A conversa com a família durante o horário de visita é tida como o momento mais
difícil e cansativo da UTI, a transferência da responsabilidade da informação,
o fornecimento de pouca ou nenhuma informação, as sensações de medo e sentir-se
"encurralado" foram sentimentos e comportamentos manifestos pelos profissionais
de saúde frente às informações não compreendidas. O constrangimento, a
insegurança, o uso de uma linguagem técnica, o fornecimento de informações
superficiais, a alteração do tom de voz e uma abordagem mais formal e prudente,
foram citados pelos profissionais de saúde quando a família possui um paciente
em estado grave. Outro comportamento manifestado foi evitar a família no
momento da visita, quando a dinâmica da Unidade encontrava-se atribulada.
Sensação de desconforto, a decisão de não conversar ou conversar
superficialmente com a família foram declarados pelos profissionais quando
desconheciam o paciente e a família. No momento da visita, o espaço físico
inadequado também interfere na atenção do profissional e família durante a
interação.
Em relação aos aspectos que facilitam a comunicação, observamos o interesse do
profissional para se aproximar da família, a empatia do profissional pela
família, a idade avançada do familiar que estimula a aproximação do
profissional, o tempo de experiência do profissional e sua reflexão sobre o
autoconhecimento. Os profissionais de saúde que referiram se aproximar da
família manifestaram prontidão para responder seus questionamentos.

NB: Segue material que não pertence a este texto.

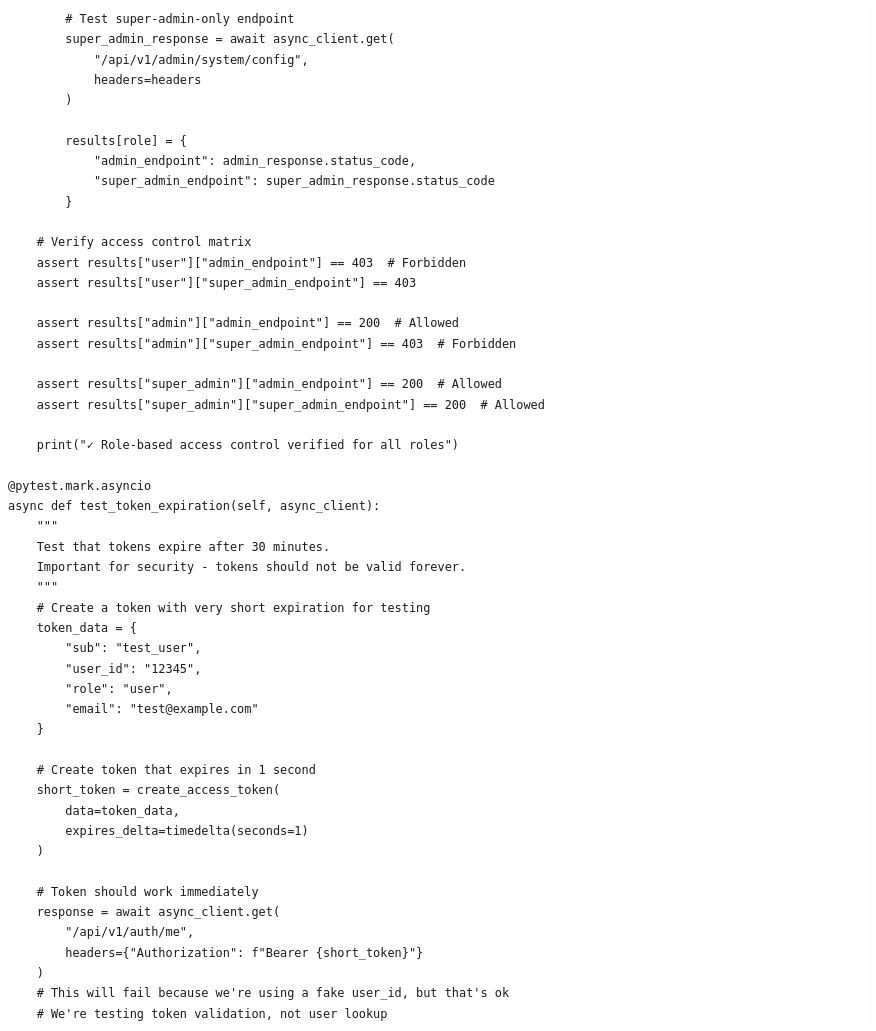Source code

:             # Test super-admin-only endpoint
            super_admin_response = await async_client.get(
                "/api/v1/admin/system/config",
                headers=headers
            )
            
            results[role] = {
                "admin_endpoint": admin_response.status_code,
                "super_admin_endpoint": super_admin_response.status_code
            }
        
        # Verify access control matrix
        assert results["user"]["admin_endpoint"] == 403  # Forbidden
        assert results["user"]["super_admin_endpoint"] == 403
        
        assert results["admin"]["admin_endpoint"] == 200  # Allowed
        assert results["admin"]["super_admin_endpoint"] == 403  # Forbidden
        
        assert results["super_admin"]["admin_endpoint"] == 200  # Allowed
        assert results["super_admin"]["super_admin_endpoint"] == 200  # Allowed
        
        print("✓ Role-based access control verified for all roles")
    
    @pytest.mark.asyncio
    async def test_token_expiration(self, async_client):
        """
        Test that tokens expire after 30 minutes.
        Important for security - tokens should not be valid forever.
        """
        # Create a token with very short expiration for testing
        token_data = {
            "sub": "test_user",
            "user_id": "12345",
            "role": "user",
            "email": "test@example.com"
        }
        
        # Create token that expires in 1 second
        short_token = create_access_token(
            data=token_data,
            expires_delta=timedelta(seconds=1)
        )
        
        # Token should work immediately
        response = await async_client.get(
            "/api/v1/auth/me",
            headers={"Authorization": f"Bearer {short_token}"}
        )
        # This will fail because we're using a fake user_id, but that's ok
        # We're testing token validation, not user lookup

A
paciência, uma melhor compreensão do sofrimento do familiar e, até mesmo, a
sensibilidade para perceber que a família pode atribuir significados negativos
aos gestos do profissional, foram sentimentos e comportamentos que se
destacaram e foram descritos pelos profissionais de saúde quando manifestaram
empatia.
Neste trabalho fica evidente que os aspectos que dificultam e que facilitam a
comunicação com os familiares, na instituição pesquisada, no horário de visita,
refletem comportamentos que afastam ou aproximam o profissional de saúde e
evidenciam, pela freqüência dos aspectos dificultadores citados, a importância
de um suporte e um treinamento para os profissionais conseguirem desenvolver
uma comunicação mais efetiva com os familiares e poderem atender a família como
um núcleo que também precisa de cuidados.